Les pluies abondantes de l'hiver et de ce début de printemps, qui ont ramené les nappes phréatiques à un niveau « globalement satisfaisant » selon le dernier pointage du BRGM, éloignent le spectre d'une sécheresse estivale cette année.

La question du partage de l'eau reste néanmoins cruciale, alors que le réchauffement climatique va continuer à raréfier les ressources hydriques dans les années à venir. Celles-ci ont déjà reculé de 14 % au cours des quinze dernières années, rappelle une note de France Stratégie publiée ce jeudi, qui fait le point sur les usages de l'eau dans l'Hexagone.

Travail de prospective

Un travail bienvenu, alors que les chiffres font polémique dès que des tensions sur l'eau apparaissent. Qui, de l'agriculture ou des centrales nucléaires, consomme le plus ? Cette note constitue la première étape d'un travail de prospective sur les usages de l'eau à l'horizon 2050, que le centre de réflexion rattaché à Matignon doit remettre au Premier ministre à l'automne prochain.

Pour y voir clair, il faut distinguer prélèvements et consommation. Les prélèvements sont des « volumes d'eau extraits définitivement ou temporairement » de la nature, rappelle France Stratégie. Une partie de ces volumes y retourne après utilisation : c'est le cas de l'eau utilisée dans les canaux ou pour refroidir les centrales nucléaires, par exemple. Non sans impact, rappellent aussi les auteurs de l'étude : les eaux restituées peuvent être polluées ou réchauffées, et leur rejet peut intervenir avec un décalage de temps (neiges artificielles) ou à un autre endroit.

Selon la note, les prélèvements d'eau en France sont relativement stables dans le temps : 31 milliards de mètres cubes en moyenne sur la période 2012-2019, 30,2 milliards en 2020. Une petite moitié (47 %) est prélevée par le secteur énergétique et 18 % par les canaux, tandis que l'eau potable représente 14 % et l'agriculture 11 %.

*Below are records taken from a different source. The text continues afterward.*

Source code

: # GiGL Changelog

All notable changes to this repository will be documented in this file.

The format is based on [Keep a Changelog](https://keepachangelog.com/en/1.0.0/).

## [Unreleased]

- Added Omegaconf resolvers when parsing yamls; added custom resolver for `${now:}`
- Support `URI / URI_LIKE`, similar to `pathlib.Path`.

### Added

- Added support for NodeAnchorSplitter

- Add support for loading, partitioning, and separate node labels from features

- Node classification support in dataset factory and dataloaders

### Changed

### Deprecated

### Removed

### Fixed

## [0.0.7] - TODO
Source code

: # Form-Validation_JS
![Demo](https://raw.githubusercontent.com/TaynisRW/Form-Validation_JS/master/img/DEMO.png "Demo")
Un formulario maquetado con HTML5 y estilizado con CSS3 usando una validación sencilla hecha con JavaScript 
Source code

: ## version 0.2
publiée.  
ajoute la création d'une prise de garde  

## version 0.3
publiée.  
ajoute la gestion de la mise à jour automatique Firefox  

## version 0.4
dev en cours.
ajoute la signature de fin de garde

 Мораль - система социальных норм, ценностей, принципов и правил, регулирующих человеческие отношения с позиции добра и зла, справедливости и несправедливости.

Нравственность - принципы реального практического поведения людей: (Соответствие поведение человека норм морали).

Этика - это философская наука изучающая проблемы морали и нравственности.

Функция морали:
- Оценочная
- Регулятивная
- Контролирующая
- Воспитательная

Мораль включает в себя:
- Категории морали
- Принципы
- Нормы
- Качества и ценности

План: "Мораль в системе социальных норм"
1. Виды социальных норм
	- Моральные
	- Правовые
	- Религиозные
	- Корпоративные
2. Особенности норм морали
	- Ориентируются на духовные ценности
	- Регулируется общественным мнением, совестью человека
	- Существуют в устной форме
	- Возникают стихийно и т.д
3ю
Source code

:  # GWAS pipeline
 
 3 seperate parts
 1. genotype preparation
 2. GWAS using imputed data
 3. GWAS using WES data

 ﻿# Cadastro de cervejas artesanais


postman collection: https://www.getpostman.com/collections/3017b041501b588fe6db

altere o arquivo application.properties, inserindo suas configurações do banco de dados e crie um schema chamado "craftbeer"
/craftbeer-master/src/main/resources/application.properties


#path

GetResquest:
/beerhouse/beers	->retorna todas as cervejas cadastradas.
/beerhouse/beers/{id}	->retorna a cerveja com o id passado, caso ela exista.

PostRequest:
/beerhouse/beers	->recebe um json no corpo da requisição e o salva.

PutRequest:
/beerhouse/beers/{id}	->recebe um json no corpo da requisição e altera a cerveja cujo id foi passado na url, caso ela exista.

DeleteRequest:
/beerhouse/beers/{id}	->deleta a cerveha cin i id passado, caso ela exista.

Nouveauté de ce rapport, il intègre des données locales, par bassins-versants : celui de Rhône-Méditerranée absorbe 80 % des prélèvements de l'énergie, tandis que 87 % ceux de l'agriculture sont concentrés sur trois d'entre eux (sur sept) : Rhône-Méditerranée, Loire-Bretagne, et Adour-Garonne.

Augmentation de l'irrigation

Comme les centrales nucléaires et les canaux restituent une grande majorité de l'eau prélevée, la répartition de la consommation est très différente. L'agriculture arrive de loin au premier rang, avec près des deux tiers de l'eau consommée (62 %). France Stratégie précise la provenance de l'eau utilisée pour l'irrigation : 58 % viennent des eaux de surface et 42 % des nappes phréatiques. Ainsi que sa destination : 34 % des surfaces irriguées sont consacrées à des produits exportés et, dans le solde, 28 % à des aliments pour animaux et 26 % à de la nourriture pour l'homme.

Le rapport confirme aussi que les surfaces irriguées progressent sur tout le territoire (+23 % entre 2010 et 2020), particulièrement dans le nord de la France où les pluies sont de moins en moins efficaces. La hausse y est essentiellement liée à la culture des pommes de terre et des légumes d'industrie, comme les petits pois et les haricots verts.

Toute l'eau prélevée dans la nature pour l'agriculture n'est pas considérée comme « consommée ». Une partie de l'irrigation par aspersion, qui représente 87 % des surfaces irriguées, retourne à la nature après ruissellement : France Stratégie l'estime à 10 % de l'eau utilisée. Autre conclusion, la consommation d'eau est concentrée à 60 % entre juin et septembre, en raison de l'irrigation.

Enfin, les auteurs de la note ont tenté d'évaluer l'impact des stockages d'eau sur la ressource. Estimant à 670.000 le nombre de retenues et réserves artificielles, ils considèrent qu'elles engendrent une évaporation supplémentaire « de l'ordre de 1 milliard de mètres cubes par an », non comptabilisée aujourd'hui dans les statistiques officielles.